— На шестнадцатом, последнем, этаже у нас проживают лежачие. Вернее, уже не проживают, а доживают. Живут, как в коммуне, все у них нараспашку. Двери у всех специально открыты, чтобы на всякий случай, если уж будет невмоготу или старая карга войдет с косой за плечами, то хоть сестру дежурную позвать или няню кликнуть. Как огня, боимся мы этого шестнадцатого этажа. Там дышать нечем. Живой крематорий. Правда, ребята посильнее духом и там иногда пробуют шутить. В одной из комнат там вот уже второй месяц лежит художник Насонов. Неделю назад его навестили друзья из МОСХа, тоже художники. Чувствуя, что дни его сочтены и холодеют ноги, Насонов попросил друзей в изголовье к нему, так, чтоб ему было видно, поставить репродукцию «Сикстинской мадонны».
— И что же, поставили? — переведя дыхание, спросил Бояринов.
— Поставили. Вот уже третий день не сводит с картины глаз. Лицо просветленное, как у святого.
Бояринову стало сразу как-то не по себе при одном воображении открытых дверей во всех комнатах шестнадцатого этажа и лежащих в них людей, приговоренных кто болезнью, кто тяжестью старости к последней развязке. Чтобы нарушить тягостное молчание, он спросил:
— А кто в основном проживает в вашем пансионате?
— Разумеется, старики и старухи.
— Я имею в виду не по возрасту, а по… — Бояринов пальцами тер лоб, подыскивая слова поточнее, — по профессиональному, или вернее сказать, по общественному положению.
Кораблинов достал из кармана пижамы трубку, искрошил в нее две сигареты.
— Эх, Леон, Леон… Кого здесь только нет… Но преимущественно — творческая интеллигенция. Артисты, художники, писатели, учителя, журналисты, изобретатели, музыканты… И как я понял за шесть лет пребывания в этой лавке древностей, почти на каждого третьего, кто живет под нашей крышей, можно без ошибки вешать бирку с надписью: «Король Лир». — Старик глубоко затянулся трубкой и закашлялся, отчего его серое лицо сразу побагровело.
— Неужели так?!. В наше-то время?.. Это же жестоко!.. — возмутился Бояринов.
— А кто сказал, что это благородно? — Кораблинов резко вскинул голову и отмашью руки отбросил со лба густую прядь седых волос. — Жестокость — родное дитя алчности. А алчностью никогда не болели ни бродяги, ни нищие. Эта болезнь чаще всего навещает богатых, власть имущих, состоятельных… Убогие и бедные не бывают жестокими.
— И как же это понимать? — спросил Бояринов, хотя догадывался, что имеет в виду старик. Он просто вызывал его на откровенность. — Ну, хотя бы применительно к вам? Не могу никак допустить, чтобы на вас можно повесить бирку с надписью «Король Лир». Насколько я наслышан о вашей семье — у вас прекрасные три дочери.

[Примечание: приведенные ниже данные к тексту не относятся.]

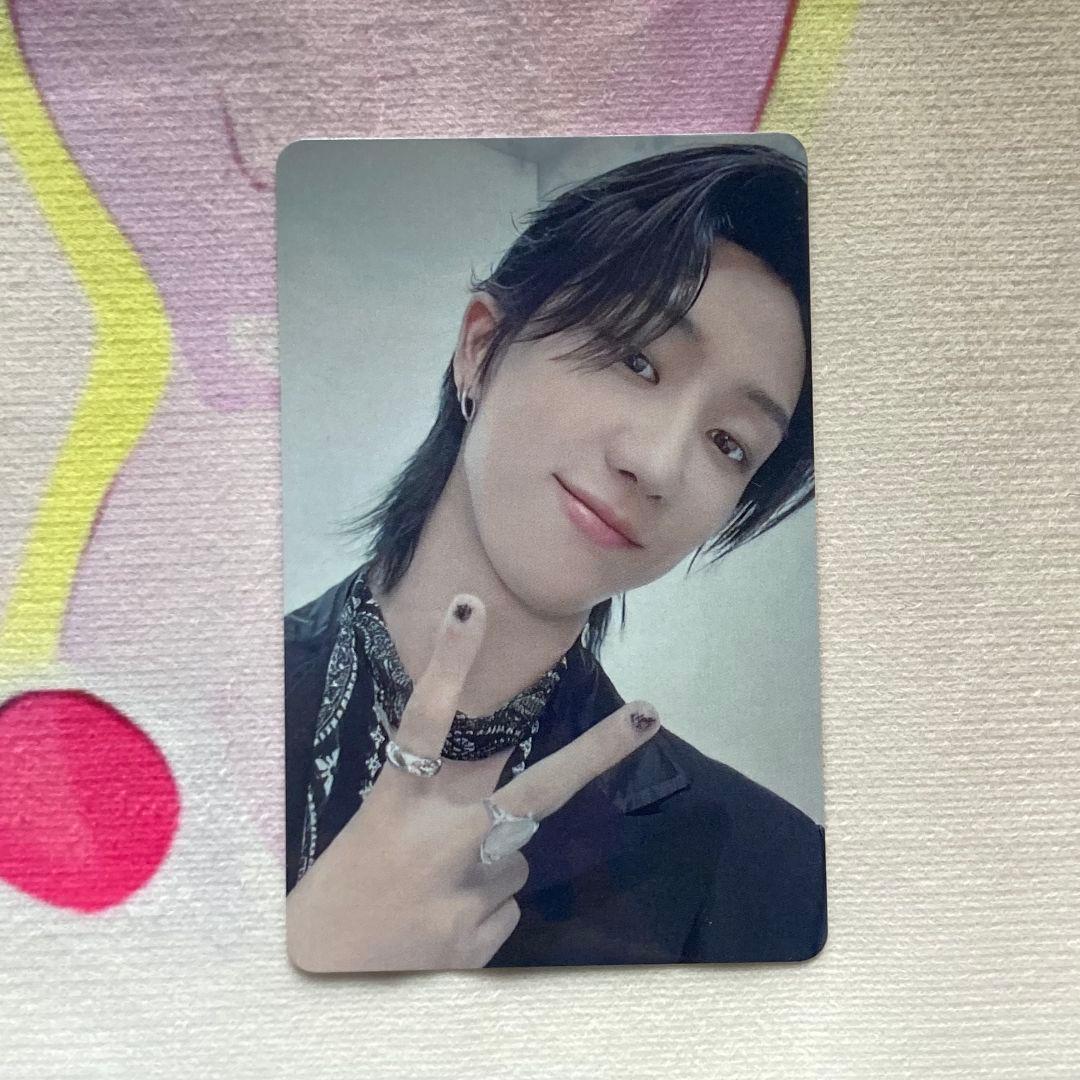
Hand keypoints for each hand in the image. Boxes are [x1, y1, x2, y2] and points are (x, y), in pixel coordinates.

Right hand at [286, 592, 660, 971]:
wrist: (313, 978)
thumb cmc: (344, 889)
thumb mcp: (378, 830)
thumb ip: (439, 804)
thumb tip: (507, 794)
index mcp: (397, 805)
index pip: (425, 722)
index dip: (448, 662)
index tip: (469, 606)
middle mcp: (438, 845)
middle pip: (534, 791)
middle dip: (598, 752)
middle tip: (650, 714)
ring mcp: (464, 896)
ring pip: (516, 858)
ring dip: (489, 866)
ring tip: (433, 892)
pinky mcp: (478, 942)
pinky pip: (505, 905)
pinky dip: (482, 908)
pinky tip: (440, 923)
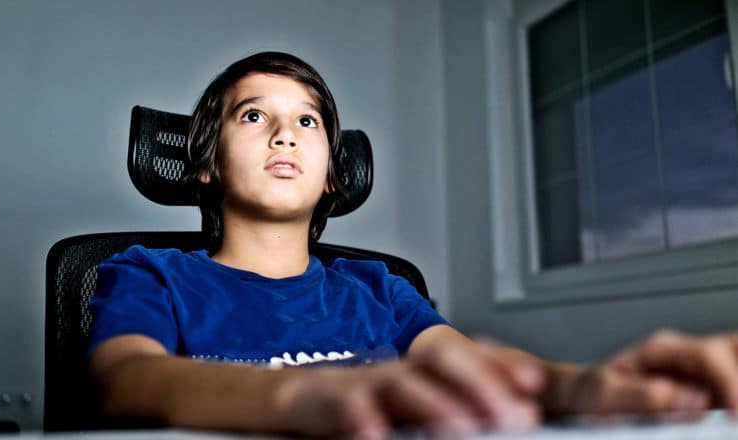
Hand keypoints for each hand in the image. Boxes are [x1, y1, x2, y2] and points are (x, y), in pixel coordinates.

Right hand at [273, 339, 543, 437]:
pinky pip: (347, 406)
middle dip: (482, 384)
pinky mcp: (331, 400)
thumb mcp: (410, 402)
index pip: (466, 357)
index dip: (500, 366)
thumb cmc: (361, 403)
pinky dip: (362, 417)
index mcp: (423, 370)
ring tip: (463, 427)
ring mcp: (366, 383)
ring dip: (435, 403)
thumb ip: (448, 404)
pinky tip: (376, 434)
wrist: (296, 396)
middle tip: (516, 415)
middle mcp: (400, 369)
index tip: (534, 382)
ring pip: (402, 382)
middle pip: (442, 360)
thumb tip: (507, 411)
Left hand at [560, 330, 737, 416]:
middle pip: (731, 348)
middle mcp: (685, 357)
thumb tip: (692, 401)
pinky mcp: (704, 395)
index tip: (734, 413)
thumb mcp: (606, 395)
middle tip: (737, 414)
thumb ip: (645, 396)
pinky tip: (728, 421)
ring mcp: (698, 376)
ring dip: (737, 388)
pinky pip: (727, 392)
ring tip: (734, 419)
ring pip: (734, 364)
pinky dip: (731, 403)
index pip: (708, 354)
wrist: (584, 399)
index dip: (728, 381)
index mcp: (661, 349)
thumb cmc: (593, 394)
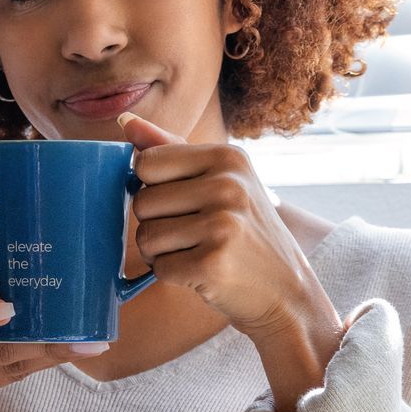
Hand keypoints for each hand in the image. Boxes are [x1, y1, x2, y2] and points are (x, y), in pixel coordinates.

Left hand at [115, 111, 337, 343]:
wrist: (286, 290)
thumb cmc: (244, 232)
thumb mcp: (221, 180)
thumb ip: (170, 149)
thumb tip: (124, 121)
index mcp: (227, 157)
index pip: (145, 163)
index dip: (152, 189)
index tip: (183, 202)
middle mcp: (228, 185)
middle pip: (141, 202)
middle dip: (155, 224)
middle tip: (194, 235)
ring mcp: (223, 224)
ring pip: (145, 237)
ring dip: (161, 253)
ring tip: (198, 252)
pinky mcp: (214, 263)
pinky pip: (159, 268)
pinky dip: (173, 276)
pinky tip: (204, 273)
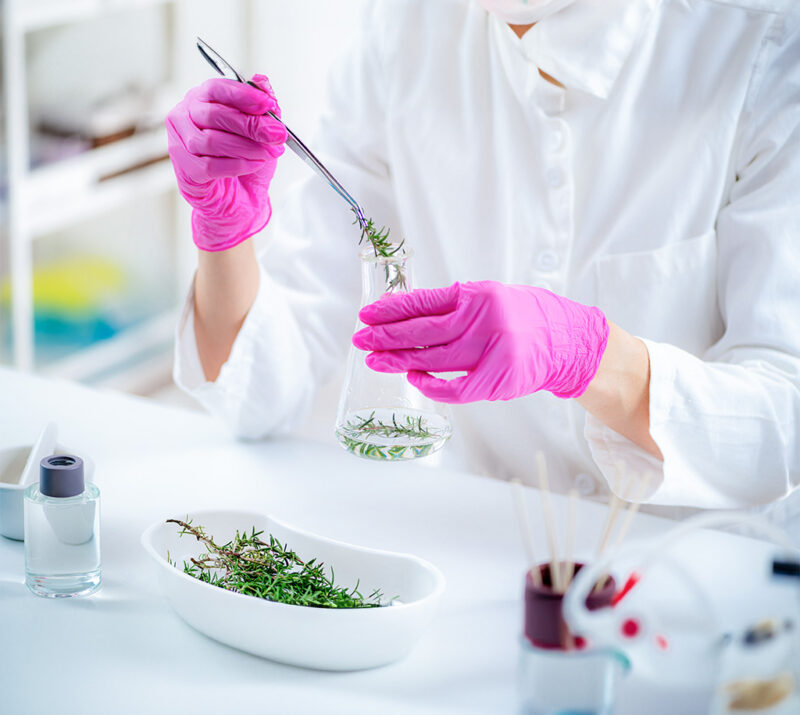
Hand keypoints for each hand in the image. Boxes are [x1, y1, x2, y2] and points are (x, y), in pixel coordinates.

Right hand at [166, 75, 286, 251]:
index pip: (217, 88)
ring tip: (270, 152)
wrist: (240, 198)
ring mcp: (180, 143)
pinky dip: (237, 165)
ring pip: (212, 141)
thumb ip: (262, 107)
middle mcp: (184, 116)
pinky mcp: (185, 170)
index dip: (243, 95)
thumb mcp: (261, 131)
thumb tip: (264, 83)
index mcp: (201, 98)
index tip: (268, 104)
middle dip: (251, 124)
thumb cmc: (246, 158)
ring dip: (247, 147)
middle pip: (215, 114)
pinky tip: (254, 164)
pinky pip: (211, 165)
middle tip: (277, 133)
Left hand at [352, 280, 608, 402]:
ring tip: (375, 361)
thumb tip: (405, 314)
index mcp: (477, 295)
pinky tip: (413, 379)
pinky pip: (454, 388)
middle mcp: (482, 320)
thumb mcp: (489, 297)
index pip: (423, 302)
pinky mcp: (498, 379)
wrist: (567, 340)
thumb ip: (454, 305)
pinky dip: (431, 385)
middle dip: (385, 337)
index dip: (390, 310)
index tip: (366, 314)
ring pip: (433, 359)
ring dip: (399, 361)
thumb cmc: (523, 317)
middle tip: (360, 340)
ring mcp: (491, 351)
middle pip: (422, 333)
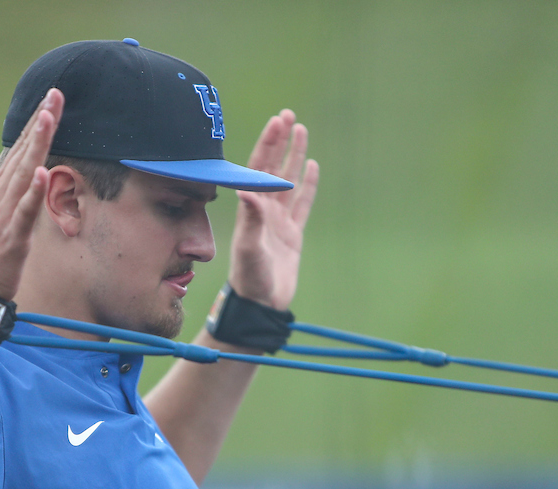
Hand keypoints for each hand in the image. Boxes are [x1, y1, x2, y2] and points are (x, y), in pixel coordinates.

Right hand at [0, 88, 63, 300]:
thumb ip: (11, 193)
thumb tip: (24, 170)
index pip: (19, 149)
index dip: (35, 124)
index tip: (50, 99)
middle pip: (23, 152)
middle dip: (40, 123)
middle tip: (55, 94)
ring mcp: (4, 214)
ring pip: (24, 174)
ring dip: (36, 145)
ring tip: (48, 118)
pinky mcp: (11, 236)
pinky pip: (24, 211)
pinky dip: (32, 191)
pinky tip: (41, 172)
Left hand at [228, 109, 319, 309]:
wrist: (261, 303)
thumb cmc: (250, 278)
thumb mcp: (249, 248)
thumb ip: (251, 220)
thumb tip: (248, 191)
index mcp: (251, 210)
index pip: (258, 168)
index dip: (267, 144)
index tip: (276, 122)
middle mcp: (263, 211)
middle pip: (272, 168)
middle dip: (279, 141)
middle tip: (287, 115)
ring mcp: (278, 221)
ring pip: (288, 181)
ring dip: (293, 156)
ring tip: (300, 130)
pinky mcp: (292, 234)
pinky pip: (301, 203)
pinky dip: (306, 184)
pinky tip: (310, 166)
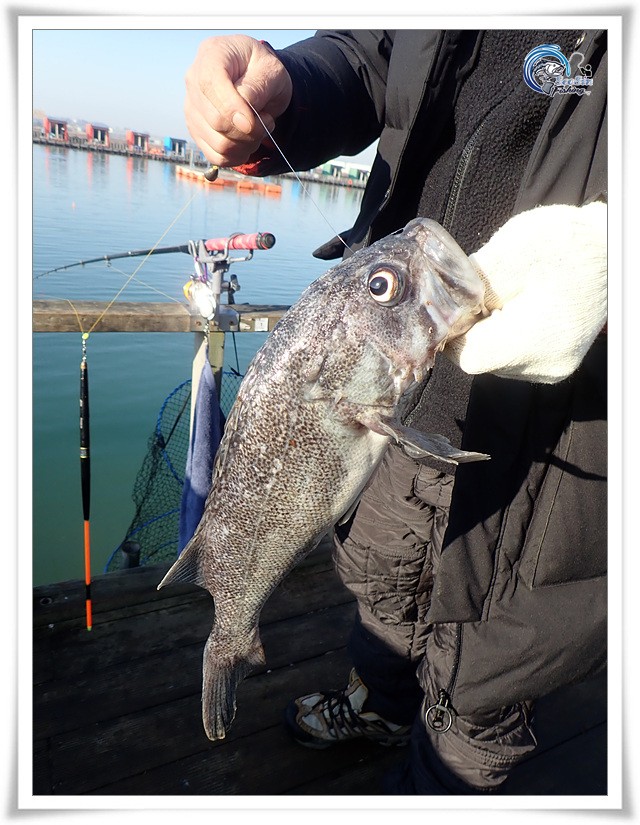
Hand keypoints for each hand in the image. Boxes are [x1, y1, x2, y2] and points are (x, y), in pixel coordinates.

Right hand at [184, 35, 292, 166]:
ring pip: (218, 143)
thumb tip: (242, 119)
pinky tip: (248, 142)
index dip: (232, 109)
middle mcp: (193, 80)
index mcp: (211, 54)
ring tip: (259, 128)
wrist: (258, 78)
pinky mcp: (196, 130)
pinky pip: (216, 156)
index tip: (252, 122)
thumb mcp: (271, 70)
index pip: (210, 85)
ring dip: (247, 144)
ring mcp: (191, 107)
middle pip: (215, 120)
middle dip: (249, 130)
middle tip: (267, 121)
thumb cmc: (264, 70)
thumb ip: (257, 89)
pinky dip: (237, 156)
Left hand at [444, 202, 606, 382]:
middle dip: (470, 327)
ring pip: (494, 358)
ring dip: (486, 330)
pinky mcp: (554, 363)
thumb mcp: (511, 251)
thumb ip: (469, 282)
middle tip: (479, 292)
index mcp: (536, 342)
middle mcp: (545, 366)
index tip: (453, 304)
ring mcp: (552, 368)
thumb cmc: (568, 244)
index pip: (469, 356)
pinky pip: (512, 355)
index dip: (452, 330)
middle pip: (480, 359)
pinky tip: (515, 307)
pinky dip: (504, 333)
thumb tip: (438, 300)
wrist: (611, 249)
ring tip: (504, 295)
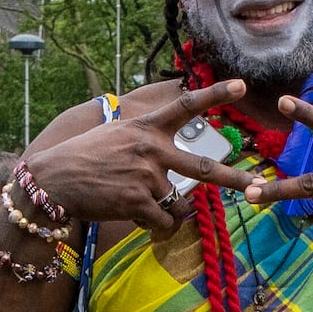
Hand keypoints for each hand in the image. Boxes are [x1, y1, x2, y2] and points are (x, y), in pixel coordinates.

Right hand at [18, 76, 244, 230]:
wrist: (53, 180)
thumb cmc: (83, 158)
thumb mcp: (116, 135)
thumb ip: (146, 141)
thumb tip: (170, 163)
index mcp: (146, 128)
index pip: (186, 106)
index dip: (216, 94)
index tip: (242, 84)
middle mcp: (151, 149)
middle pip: (204, 169)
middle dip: (235, 180)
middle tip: (259, 187)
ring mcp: (146, 176)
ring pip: (180, 206)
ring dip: (170, 213)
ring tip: (144, 207)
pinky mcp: (137, 201)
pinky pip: (164, 223)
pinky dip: (157, 228)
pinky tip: (138, 218)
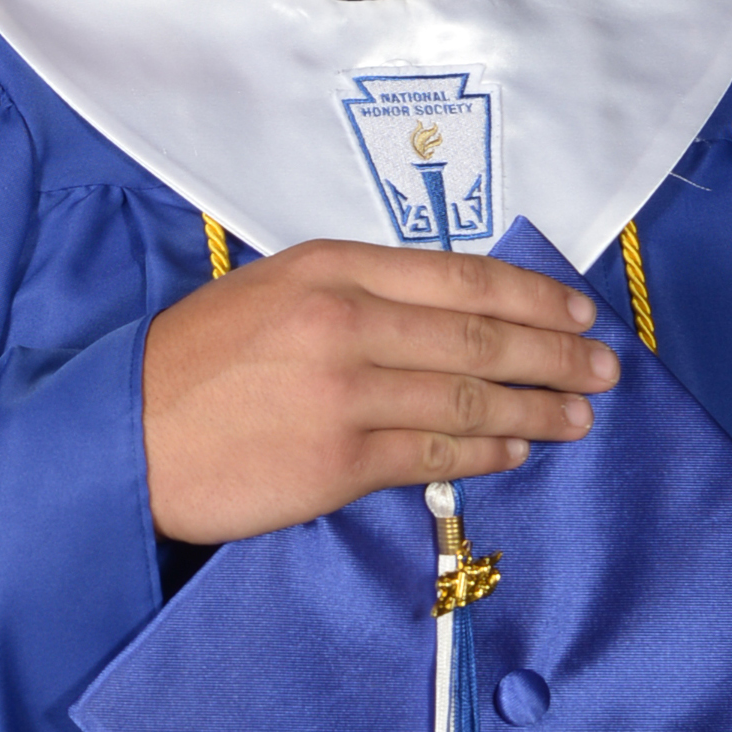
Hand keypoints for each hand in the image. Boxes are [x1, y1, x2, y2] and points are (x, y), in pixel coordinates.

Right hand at [141, 239, 617, 541]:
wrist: (125, 432)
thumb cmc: (196, 359)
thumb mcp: (274, 290)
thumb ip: (357, 291)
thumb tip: (448, 310)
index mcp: (332, 267)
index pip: (461, 276)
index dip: (533, 294)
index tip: (579, 310)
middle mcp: (345, 322)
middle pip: (480, 336)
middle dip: (556, 353)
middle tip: (606, 367)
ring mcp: (345, 394)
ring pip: (469, 399)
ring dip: (538, 408)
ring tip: (580, 415)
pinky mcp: (337, 464)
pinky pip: (433, 455)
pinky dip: (487, 451)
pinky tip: (517, 451)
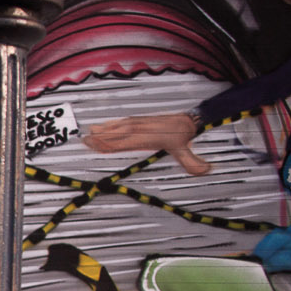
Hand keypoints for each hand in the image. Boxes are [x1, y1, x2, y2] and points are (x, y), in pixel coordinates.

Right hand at [83, 113, 209, 175]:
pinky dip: (109, 125)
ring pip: (116, 127)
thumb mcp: (186, 150)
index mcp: (148, 137)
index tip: (98, 145)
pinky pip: (121, 123)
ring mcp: (139, 123)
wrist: (189, 119)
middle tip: (85, 141)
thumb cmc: (184, 135)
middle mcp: (141, 129)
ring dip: (102, 130)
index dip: (110, 144)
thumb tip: (205, 171)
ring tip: (88, 134)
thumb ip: (193, 163)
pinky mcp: (139, 120)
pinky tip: (101, 126)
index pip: (125, 142)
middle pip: (116, 134)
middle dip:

— Да, были прекрасные… Были… До тех пор, пока имя их отца гремело в театральных кругах, когда обо мне писали в газетах, в театральных журналах. Тогда они были добрыми, ласковыми, нежными… И все это было до тех пор, пока я в один прекрасный майский день не перешагнул порог нотариальной конторы на Кировской улице и не повторил ошибку Короля Лира.
— Подарили им все, что имели?
— Вот именно все: дачу, машину, гараж, библиотеку, переписал на имя старшей дочери лицевой счет квартиры, передал им на их совесть все драгоценности покойной матери, из-за которых они, к моему стыду и горю, чуть ли не передрались… — Кораблинов невидящими глазами смотрел через плечо Бояринова в глубину коридора, словно вглядывался во что-то очень важное для него. — Себе оставил самую маленькую комнату с окном во двор, диван, письменный стол с креслом и несколько полок со справочной литературой. Засел за мемуары. Было что вспомнить. На моих глазах складывалась история театра. С ее изначальных истоков. Но писать пришлось не мемуары… — Старик замолк.
— А что же? — тихо спросил Бояринов.
— Объяснительные записки в многочисленные судебные инстанции. Дочери начали судиться между собой, все трое оспаривали мои дарственные документы. Всех я обделил. Ссора между ними обратилась в ненависть ко мне. Пришлось уйти жить к племяннику.
— Взяли бы да разменяли квартиру, если уж так получилось.
— Хотел, да по закону не полагается. Я уже не основной квартиросъемщик. Для размена нужно было согласие дочерей, а они на меня косились, как чужие. Два года не слышал от них слова «папа»…
— А дальше? — Закурил и Бояринов, хотя до этого крепился, полагая, что курить в холле запрещено.